言い換えの候補は `references/plain-words.md` を参照する。

## 2. 文を作る — 一文を読みやすく

- 一文に一つのことだけ書く。接続で伸びた文（「〜で、〜だが、〜のため」）は切る。
- 主語と述語を近づける。あいだに長い修飾を挟まない。
- 修飾語は、かかる先の直前に置く。長い修飾語を先に、短い修飾語を後に置く。
- 読点は、読み違えが起きる係り受けの切れ目に打つ。息継ぎの位置には打たない。
- 否定を入れ子にしない。悪い例：「〜ないわけではない」。良い例：「〜こともある」。
- 「の」を三つ以上続けない。
- 「これ」「それ」「その」が何を指すかが直前の文から一つに決まることを確かめる。決まらなければ名詞に戻す。
- 受身より能動で書く。誰がしたのかを主語に立てる。
- 一文は50〜60字を目安にし、超えたら切れないか疑う。ただし短さ自体は目的ではない。文を分けて全体の字数が増えるのは正しい結果。

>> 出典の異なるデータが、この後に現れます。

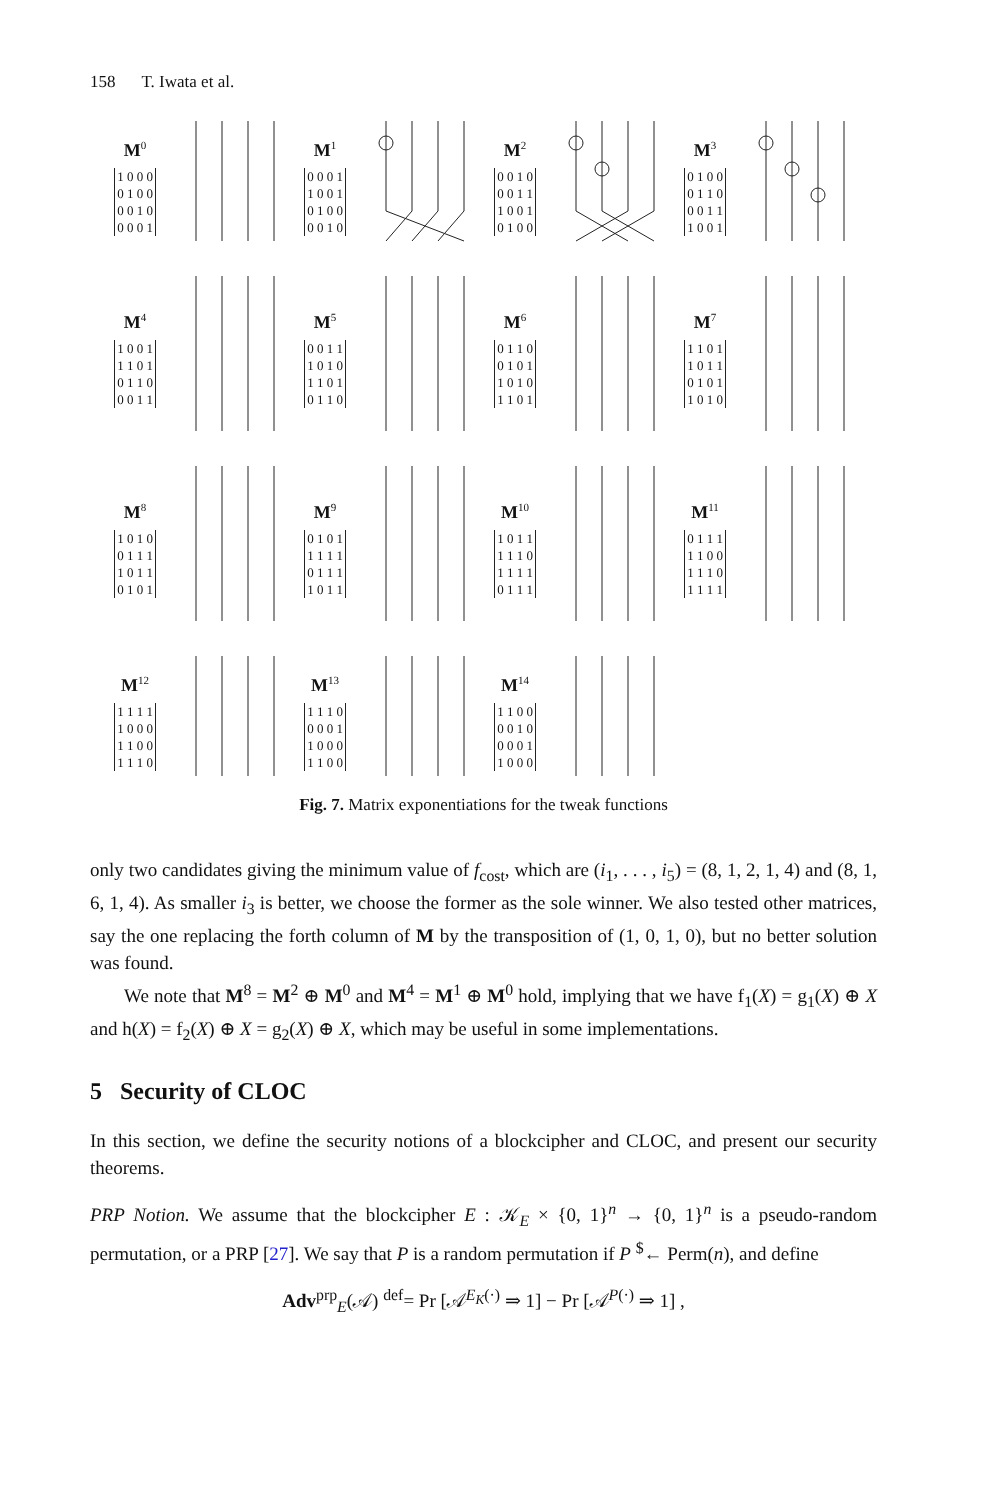158 T. Iwata et al.
M<sup>0</sup>
| 1 0 0 0 |
| 0 1 0 0 |
| 0 0 1 0 |
| 0 0 0 1 |
M<sup>1</sup>
| 0 0 0 1 |
| 1 0 0 1 |
| 0 1 0 0 |
| 0 0 1 0 |
M<sup>2</sup>
| 0 0 1 0 |
| 0 0 1 1 |
| 1 0 0 1 |
| 0 1 0 0 |
M<sup>3</sup>
| 0 1 0 0 |
| 0 1 1 0 |
| 0 0 1 1 |
| 1 0 0 1 |
M<sup>4</sup>
| 1 0 0 1 |
| 1 1 0 1 |
| 0 1 1 0 |
| 0 0 1 1 |
M<sup>5</sup>
| 0 0 1 1 |
| 1 0 1 0 |
| 1 1 0 1 |
| 0 1 1 0 |
M<sup>6</sup>
| 0 1 1 0 |
| 0 1 0 1 |
| 1 0 1 0 |
| 1 1 0 1 |
M<sup>7</sup>
| 1 1 0 1 |
| 1 0 1 1 |
| 0 1 0 1 |
| 1 0 1 0 |
M<sup>8</sup>
| 1 0 1 0 |
| 0 1 1 1 |
| 1 0 1 1 |
| 0 1 0 1 |
M<sup>9</sup>
| 0 1 0 1 |
| 1 1 1 1 |
| 0 1 1 1 |
| 1 0 1 1 |
M<sup>10</sup>
| 1 0 1 1 |
| 1 1 1 0 |
| 1 1 1 1 |
| 0 1 1 1 |
M<sup>11</sup>
| 0 1 1 1 |
| 1 1 0 0 |
| 1 1 1 0 |
| 1 1 1 1 |
M<sup>12</sup>
| 1 1 1 1 |
| 1 0 0 0 |
| 1 1 0 0 |
| 1 1 1 0 |
M<sup>13</sup>
| 1 1 1 0 |
| 0 0 0 1 |
| 1 0 0 0 |
| 1 1 0 0 |
M<sup>14</sup>
| 1 1 0 0 |
| 0 0 1 0 |
| 0 0 0 1 |
| 1 0 0 0 |
Fig. 7. Matrix exponentiations for the tweak functions
only two candidates giving the minimum value of f<sub>cost</sub>, which are (i<sub>1</sub>, . . . , i<sub>5</sub>) = (8, 1, 2, 1, 4) and (8, 1, 6, 1, 4). As smaller i<sub>3</sub> is better, we choose the former as the sole winner. We also tested other matrices, say the one replacing the forth column of M by the transposition of (1, 0, 1, 0), but no better solution was found.
We note that M<sup>8</sup> = M<sup>2</sup> ⊕ M<sup>0</sup> and M<sup>4</sup> = M<sup>1</sup> ⊕ M<sup>0</sup> hold, implying that we have f<sub>1</sub>(X) = g<sub>1</sub>(X) ⊕ X and h(X) = f<sub>2</sub>(X) ⊕ X = g<sub>2</sub>(X) ⊕ X, which may be useful in some implementations.
5 Security of CLOC
In this section, we define the security notions of a blockcipher and CLOC, and present our security theorems.
PRP Notion. We assume that the blockcipher E : 𝒦<sub>E</sub> × {0, 1}<sup>n</sup> → {0, 1}<sup>n</sup> is a pseudo-random permutation, or a PRP [27]. We say that P is a random permutation if P <sup>$</sup>← Perm(n), and define
Adv<sup>prp</sup><sub>E</sub>(𝒜) <sup>def</sup>= Pr [𝒜<sup>E<sub>K</sub>(·)</sup> ⇒ 1] − Pr [𝒜<sup>P(·)</sup> ⇒ 1] ,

## 3. 文章を組み立てる — 全体をわかりやすく

- 結論を先に書く。前置き、経緯、断りから始めない。
- 一つの段落に一つの話題だけ置く。先頭の文を読めば、その段落が何の話かわかるようにする。
- 見出しは中身を特定する句にする。「背景」「まとめ」のようなラベルにしない。
- 見出しだけを順に読んで話が通るか確かめる。通らないなら、文ではなく構成の問題。
- 箇条書きは、本当に並列な項目を圧縮するときだけ使う。説明と理由づけは地の文で書く。
- 用語と前提は、使う前に置く。読み終えてから補わない。
- 数値、固有名、実例で接地する。一般論しか書けないときは、書き方ではなく材料が足りていない。

## 4. 削る

- 同じ主張を言い換えて繰り返さない。一つの主張は一度だけ書く。
- 予告を書かない。悪い例：「重要なのは〜です」「本記事では〜を解説します」。主張をそのまま書く。
- 中身のない強調語（非常に、極めて、大幅に、根本的な、本質的な）を削る。
- 読者が自力で補える中間の説明を書かない。
- 具体的に書いた直後に、その内容を要約し直さない。

## 5. AI が量産する型を避ける

論点を増やさず「ちゃんと書いている感」だけを足す言い回しは使わない。

- 「〜において」「〜の観点から」「〜という側面から」（新しい情報がない）
- 「深掘りする」「言語化する」「向き合う」「正面から扱う」（何をしたかを示さずに終わる）
- 「多角的」「包括的」「総合的」「不可欠」「鍵となる」
- 「さらに」「また」「加えて」の連打
- 「AではなくBです」の対句、決め台詞だけの独立した段落
- すべての節が同じ型（定義 → 例 → まとめ）で進む構成。節ごとに厚みを変える
- 地の文での全角ダッシュ（—）。挿入は括弧に、言い換えは二文に分ける
- 並列を表す中黒（・）。読点かつなぎ言葉で書く。固有名詞の内部で使うのはよい

## 6. 書き上げたら通す

出力する前に、上から順に確かめて直す。

1. 自分で作った語が残っていないか。残すなら、初出で定義したか
2. 説明のない業界語・カタカナ語がないか
3. 一文が二つ以上のことを言っていないか
4. 見出しだけを読んで話が通るか
5. 同じことを二度言っていないか
6. 削っても意味の変わらない語や文がないか
7. 同じ文型が三つ続いていないか

これらは判断の材料であって、機械的に全部当てる規則ではない。元の文章が持つ自然なムラを、一律の書き換えで潰さない。既存の文章を直すときは、直して良くなる箇所だけを選ぶ。